Kiel Martin
Kiel Urban Mueller (July 26, 1944 – December 28, 1990), known professionally as Kiel Martin, was an American actor best known for his role as Detective John "J. D." LaRue on the 1980s television police drama Hill Street Blues.[1]
Kiel Martin
December 28, 1990
Actor
1956–1990
1 (with Martin)
Early years[edit]
Martin was born in Pittsburgh, Pennsylvania,[2] and raised in the city of Hialeah, Florida in Miami-Dade County. He was named after the city of Kiel, Germany in honor of his family's German ancestry.[3]
A 1962 graduate of Hialeah High School, Martin considered dropping out when he reached the age of 16. To prevent this, his father arranged for him to audition for a minor role in the school's production of the musical Finian's Rainbow. Martin was instead offered the lead.[4] When he was 18, he made 90 dollars a day dubbing voices for "Mexican fairy-tale movies imported by K. Gordon Murray."[5]
Martin was a drama student at Miami-Dade Junior College, the University of Miami, and Trinity University in San Antonio, Texas,[5][6] later saying "I went to whatever college that was doing a play I wanted to be in. And I left whenever they ran out of plays. I was not a serious college-goer."[7] He briefly served in the army where he played the lead in a production of Neil Simon's Come Blow Your Horn.[7] He was discharged in 1964.[4]
Personal life[edit]
Martin was married three times. In 1969, he married Claudia Martin, who was actor and crooner Dean Martin's daughter. They had a daughter named Jesse. The marriage ended in 1971.[28][29]
He was married to Christina Montoya from 1978 to 1980. His final marriage was to Joanne La Pomaroa from 1982 to 1984.
Martin, like his character J. D. LaRue, struggled with an alcohol addiction that negatively affected his work. In 1984, at the insistence of Hill Street Blues' producers, Martin completed an alcohol rehabilitation program. LaRue was written out of four episodes of the fourth season, the only of the series in which he did not appear.[23] Martin returned for the season finale, having achieved sobriety two years after his character. In 1986, Martin revealed that Steven Bochco had written LaRue's first season plotline with the goal of encouraging Martin to seek help for his real-life alcoholism. He explained that the episodes "Rites of Spring" and "Jungle Madness" where LaRue confronts his worsening addiction and eventually joins AA "were written as a message of love to me. Steven Bochco loved me and cared for me. It was a message I failed to heed."[30] Martin's friend Ron Herbinger later said that Bochco was responsible for Martin entering rehabilitation and emerging "super clean."[31]

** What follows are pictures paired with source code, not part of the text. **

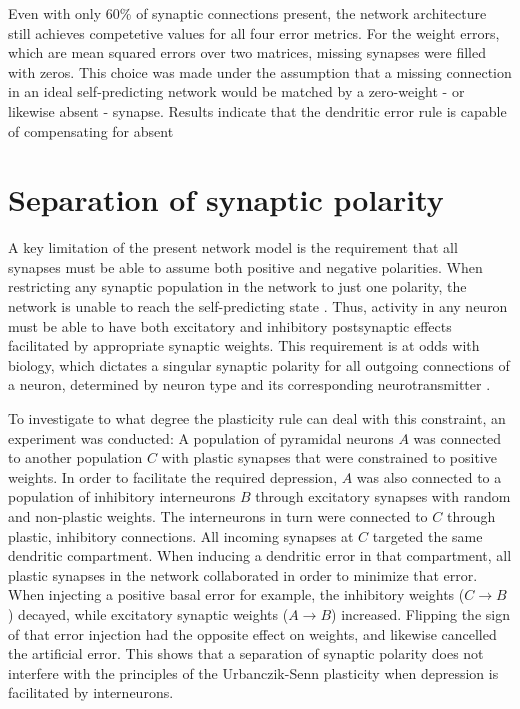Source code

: Even with only 60\% of synaptic connections present, the network architecture still achieves competetive values for all
four error metrics. For the weight errors, which are mean squared errors over two matrices, missing synapses were filled
with zeros. This choice was made under the assumption that a missing connection in an ideal self-predicting network
would be matched by a zero-weight - or likewise absent - synapse. Results indicate that the dendritic error rule 
is capable of compensating for absent 


\section{Separation of synaptic polarity}

A key limitation of the present network model is the requirement that all synapses must be able to assume both positive
and negative polarities. When restricting any synaptic population in the network to just one polarity, the network is
unable to reach the self-predicting state . Thus, activity in any neuron must be able to have both
excitatory and inhibitory postsynaptic effects facilitated by appropriate synaptic weights. This requirement is at odds
with biology, which dictates a singular synaptic polarity for all outgoing connections of a neuron, determined by neuron
type and its corresponding neurotransmitter \citeme.


To investigate to what degree the plasticity rule can deal with this constraint, an experiment was conducted: A
population of pyramidal neurons $A$  was connected to another population $C$ with plastic synapses that were constrained
to positive weights. In order to facilitate the required depression, $A$ was also connected to a population of
inhibitory interneurons $B$ through excitatory synapses with random and non-plastic weights. The interneurons in turn
were connected to $C$ through plastic, inhibitory connections. All incoming synapses at $C$ targeted the same dendritic
compartment. When inducing a dendritic error in that compartment, all plastic synapses in the network collaborated in
order to minimize that error. When injecting a positive basal error for example, the inhibitory weights ($C \rightarrow
B$) decayed, while excitatory synaptic weights ($A \rightarrow B$) increased. Flipping the sign of that error injection
had the opposite effect on weights, and likewise cancelled the artificial error. This shows that a separation of
synaptic polarity does not interfere with the principles of the Urbanczik-Senn plasticity when depression is facilitated
by interneurons.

Martin worked with charities, including the Better Hearing Institute[32] and United Cerebral Palsy, appearing in the latter's annual telethon.[33] He was also an avid golfer and took part in many celebrity golf tournaments for charitable causes.[34][35] Martin contributed a short essay to the Los Angeles Times about his lifelong love of fishing.[36][37] A guitarist and composer, he continued to play and write songs as a hobby.[38]
Death[edit]
In January of 1990, Martin was performing the role of Sgt. Merwin J. Toomey in a Calgary production of Neil Simon's Biloxi Blues[39] when he was forced to leave the play following chest pains.[40] A biopsy revealed that he was suffering from lung cancer and he soon began chemotherapy.[41] Friends would later describe him as displaying "courage" and "a positive attitude" during this time.[33]
Martin died of cardiovascular collapse caused by lung cancer, aged 46, at his home in Rancho Mirage, California.[2][42] Though most obituaries reported that no funeral services were held for Martin, friend Ron Herbinger explained that "in Kiel's will he set aside some money for a party in some park in Palm Springs for close friends. He then was cremated and his ashes were flown over the gathering and spread from the sky."[31]